Research Interests:
• Distributed Machine Learning Algorithms:
Designing scalable and efficient machine learning algorithms for distributed computing environments,
focusing on real-world applications in data science.
• Federated Learning and Privacy-Preserving Techniques:
Exploring secure and collaborative learning frameworks, such as vertical federated learning, to protect data privacy in distributed settings.
• Signal Processing for Machine Learning:
Integrating advanced signal processing methods to enhance feature extraction, data preprocessing, and model performance in machine learning.
• Machine Unlearning:
Investigating methods to remove learned data from models efficiently, enhancing data privacy and compliance with regulations like GDPR.
• Recommender Systems:
Developing personalized recommender systems that leverage advanced machine learning techniques to improve user experience and engagement.

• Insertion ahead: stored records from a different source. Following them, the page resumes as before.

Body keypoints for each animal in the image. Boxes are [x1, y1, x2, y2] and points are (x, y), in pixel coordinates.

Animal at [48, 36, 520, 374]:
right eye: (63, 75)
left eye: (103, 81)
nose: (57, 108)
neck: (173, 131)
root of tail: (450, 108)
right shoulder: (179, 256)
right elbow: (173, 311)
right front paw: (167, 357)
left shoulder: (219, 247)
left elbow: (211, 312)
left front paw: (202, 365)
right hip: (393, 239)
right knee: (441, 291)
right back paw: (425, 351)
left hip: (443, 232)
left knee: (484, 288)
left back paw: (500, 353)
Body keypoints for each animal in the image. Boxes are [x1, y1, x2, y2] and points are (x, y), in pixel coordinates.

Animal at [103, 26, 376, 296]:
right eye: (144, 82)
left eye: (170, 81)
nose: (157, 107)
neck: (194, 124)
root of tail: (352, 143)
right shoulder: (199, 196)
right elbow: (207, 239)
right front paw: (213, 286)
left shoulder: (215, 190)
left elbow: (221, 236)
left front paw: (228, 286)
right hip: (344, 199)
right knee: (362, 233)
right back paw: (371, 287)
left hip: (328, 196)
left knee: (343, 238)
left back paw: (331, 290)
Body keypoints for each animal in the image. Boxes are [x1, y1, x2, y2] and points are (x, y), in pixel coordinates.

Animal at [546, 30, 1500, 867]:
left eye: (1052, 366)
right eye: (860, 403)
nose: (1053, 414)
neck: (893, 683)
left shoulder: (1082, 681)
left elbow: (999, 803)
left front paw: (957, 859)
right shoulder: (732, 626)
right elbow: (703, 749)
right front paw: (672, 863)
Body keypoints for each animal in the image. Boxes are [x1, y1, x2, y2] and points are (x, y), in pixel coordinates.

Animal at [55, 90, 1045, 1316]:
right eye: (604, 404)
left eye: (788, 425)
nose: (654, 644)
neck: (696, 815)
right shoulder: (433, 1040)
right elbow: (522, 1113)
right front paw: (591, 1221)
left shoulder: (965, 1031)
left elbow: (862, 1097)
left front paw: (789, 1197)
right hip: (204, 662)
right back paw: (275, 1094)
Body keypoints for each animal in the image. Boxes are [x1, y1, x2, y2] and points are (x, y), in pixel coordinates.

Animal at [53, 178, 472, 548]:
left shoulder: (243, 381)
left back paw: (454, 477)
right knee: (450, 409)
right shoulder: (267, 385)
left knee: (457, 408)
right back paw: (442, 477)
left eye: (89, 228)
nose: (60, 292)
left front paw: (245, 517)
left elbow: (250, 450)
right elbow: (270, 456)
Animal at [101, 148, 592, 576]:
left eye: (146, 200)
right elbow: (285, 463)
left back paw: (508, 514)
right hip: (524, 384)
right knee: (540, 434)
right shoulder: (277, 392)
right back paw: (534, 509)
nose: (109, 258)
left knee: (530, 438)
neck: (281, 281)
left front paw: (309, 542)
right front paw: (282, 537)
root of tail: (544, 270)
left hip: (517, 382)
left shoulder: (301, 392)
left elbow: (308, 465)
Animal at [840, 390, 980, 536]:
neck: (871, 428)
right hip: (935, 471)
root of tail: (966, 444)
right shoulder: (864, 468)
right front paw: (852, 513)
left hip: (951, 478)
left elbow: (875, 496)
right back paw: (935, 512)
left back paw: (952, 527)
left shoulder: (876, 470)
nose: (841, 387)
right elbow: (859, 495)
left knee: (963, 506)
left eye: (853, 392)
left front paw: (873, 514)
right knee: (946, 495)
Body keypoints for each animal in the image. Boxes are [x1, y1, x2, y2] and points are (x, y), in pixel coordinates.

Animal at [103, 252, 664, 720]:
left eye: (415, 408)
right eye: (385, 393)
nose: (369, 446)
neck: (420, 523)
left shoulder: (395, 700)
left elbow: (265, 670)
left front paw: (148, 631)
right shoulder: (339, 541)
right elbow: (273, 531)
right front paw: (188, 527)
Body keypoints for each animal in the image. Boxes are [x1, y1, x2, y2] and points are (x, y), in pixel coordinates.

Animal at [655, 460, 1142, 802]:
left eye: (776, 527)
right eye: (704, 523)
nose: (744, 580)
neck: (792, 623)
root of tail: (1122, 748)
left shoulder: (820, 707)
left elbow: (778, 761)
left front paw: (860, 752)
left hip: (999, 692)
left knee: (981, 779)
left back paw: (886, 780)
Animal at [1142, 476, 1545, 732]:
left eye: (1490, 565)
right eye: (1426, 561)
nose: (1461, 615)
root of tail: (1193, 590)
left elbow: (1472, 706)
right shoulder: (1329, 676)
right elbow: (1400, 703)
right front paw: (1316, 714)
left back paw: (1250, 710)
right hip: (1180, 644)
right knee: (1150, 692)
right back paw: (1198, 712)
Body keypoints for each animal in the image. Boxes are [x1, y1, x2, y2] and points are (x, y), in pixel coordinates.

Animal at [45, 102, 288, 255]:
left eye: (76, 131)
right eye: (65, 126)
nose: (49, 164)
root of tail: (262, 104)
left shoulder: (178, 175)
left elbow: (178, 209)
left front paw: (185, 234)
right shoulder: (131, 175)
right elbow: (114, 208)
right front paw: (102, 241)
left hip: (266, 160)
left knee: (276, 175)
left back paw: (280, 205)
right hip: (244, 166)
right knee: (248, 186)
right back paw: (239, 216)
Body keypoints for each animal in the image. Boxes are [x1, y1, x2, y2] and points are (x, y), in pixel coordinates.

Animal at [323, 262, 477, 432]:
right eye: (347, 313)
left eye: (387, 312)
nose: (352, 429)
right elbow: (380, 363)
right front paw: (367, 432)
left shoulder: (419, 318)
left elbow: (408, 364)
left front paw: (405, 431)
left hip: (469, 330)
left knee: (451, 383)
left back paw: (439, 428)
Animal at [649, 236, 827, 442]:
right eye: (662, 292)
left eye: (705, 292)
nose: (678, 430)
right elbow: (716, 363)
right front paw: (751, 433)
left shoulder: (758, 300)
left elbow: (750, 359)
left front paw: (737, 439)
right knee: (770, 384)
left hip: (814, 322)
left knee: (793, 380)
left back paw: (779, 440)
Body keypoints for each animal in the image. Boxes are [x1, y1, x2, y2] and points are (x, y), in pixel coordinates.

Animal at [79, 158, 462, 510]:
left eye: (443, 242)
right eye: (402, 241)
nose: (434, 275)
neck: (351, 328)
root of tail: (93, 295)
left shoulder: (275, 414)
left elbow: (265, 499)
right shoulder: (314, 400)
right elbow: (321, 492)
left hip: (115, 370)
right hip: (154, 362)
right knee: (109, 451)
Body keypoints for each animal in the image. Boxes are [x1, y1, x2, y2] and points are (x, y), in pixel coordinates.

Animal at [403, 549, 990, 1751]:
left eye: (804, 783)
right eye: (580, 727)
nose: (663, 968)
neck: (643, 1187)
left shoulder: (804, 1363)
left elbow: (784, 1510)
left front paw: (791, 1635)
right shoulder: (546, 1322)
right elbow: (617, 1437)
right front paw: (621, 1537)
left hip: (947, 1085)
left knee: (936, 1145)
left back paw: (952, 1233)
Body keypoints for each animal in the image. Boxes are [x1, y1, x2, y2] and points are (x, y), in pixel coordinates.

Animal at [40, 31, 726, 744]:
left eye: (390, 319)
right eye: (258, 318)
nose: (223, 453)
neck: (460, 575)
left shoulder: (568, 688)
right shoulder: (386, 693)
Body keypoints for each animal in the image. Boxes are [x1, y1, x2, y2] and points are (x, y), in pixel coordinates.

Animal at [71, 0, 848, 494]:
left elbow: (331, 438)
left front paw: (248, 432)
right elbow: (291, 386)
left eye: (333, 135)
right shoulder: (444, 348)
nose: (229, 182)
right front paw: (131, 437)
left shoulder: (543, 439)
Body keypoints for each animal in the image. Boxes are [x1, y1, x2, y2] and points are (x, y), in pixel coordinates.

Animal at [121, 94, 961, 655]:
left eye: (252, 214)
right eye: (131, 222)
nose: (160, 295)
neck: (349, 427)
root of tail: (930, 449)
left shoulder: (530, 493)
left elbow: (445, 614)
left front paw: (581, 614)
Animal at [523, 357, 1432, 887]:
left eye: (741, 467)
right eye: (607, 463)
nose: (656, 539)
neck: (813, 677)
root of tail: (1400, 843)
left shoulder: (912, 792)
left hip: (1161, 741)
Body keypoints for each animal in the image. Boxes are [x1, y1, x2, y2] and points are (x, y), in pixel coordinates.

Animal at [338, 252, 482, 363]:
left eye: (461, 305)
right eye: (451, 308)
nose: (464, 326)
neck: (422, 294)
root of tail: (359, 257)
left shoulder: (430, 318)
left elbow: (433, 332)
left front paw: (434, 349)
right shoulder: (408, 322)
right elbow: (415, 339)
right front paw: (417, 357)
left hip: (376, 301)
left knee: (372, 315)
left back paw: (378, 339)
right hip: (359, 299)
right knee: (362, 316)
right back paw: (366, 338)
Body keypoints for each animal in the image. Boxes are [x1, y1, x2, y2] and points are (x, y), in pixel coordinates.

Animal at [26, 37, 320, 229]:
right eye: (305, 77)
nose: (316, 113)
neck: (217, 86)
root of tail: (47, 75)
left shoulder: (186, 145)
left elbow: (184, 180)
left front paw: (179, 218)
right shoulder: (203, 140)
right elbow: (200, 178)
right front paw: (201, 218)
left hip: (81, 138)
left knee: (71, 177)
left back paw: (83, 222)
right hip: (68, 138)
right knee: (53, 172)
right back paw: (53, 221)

• Explainable Artificial Intelligence:
Developing methods and tools to make AI systems transparent, interpretable, and trustworthy, enabling users to understand and trust their decisions.
• Data Science Solutions for Industry:
Applying data science principles to solve complex, practical problems, emphasizing innovation in predictive modeling, data-driven decision-making,
and business insights.
• Statistical Learning and Model Interpretability:
Developing interpretable machine learning models and advancing statistical learning theories for more transparent and reliable outcomes.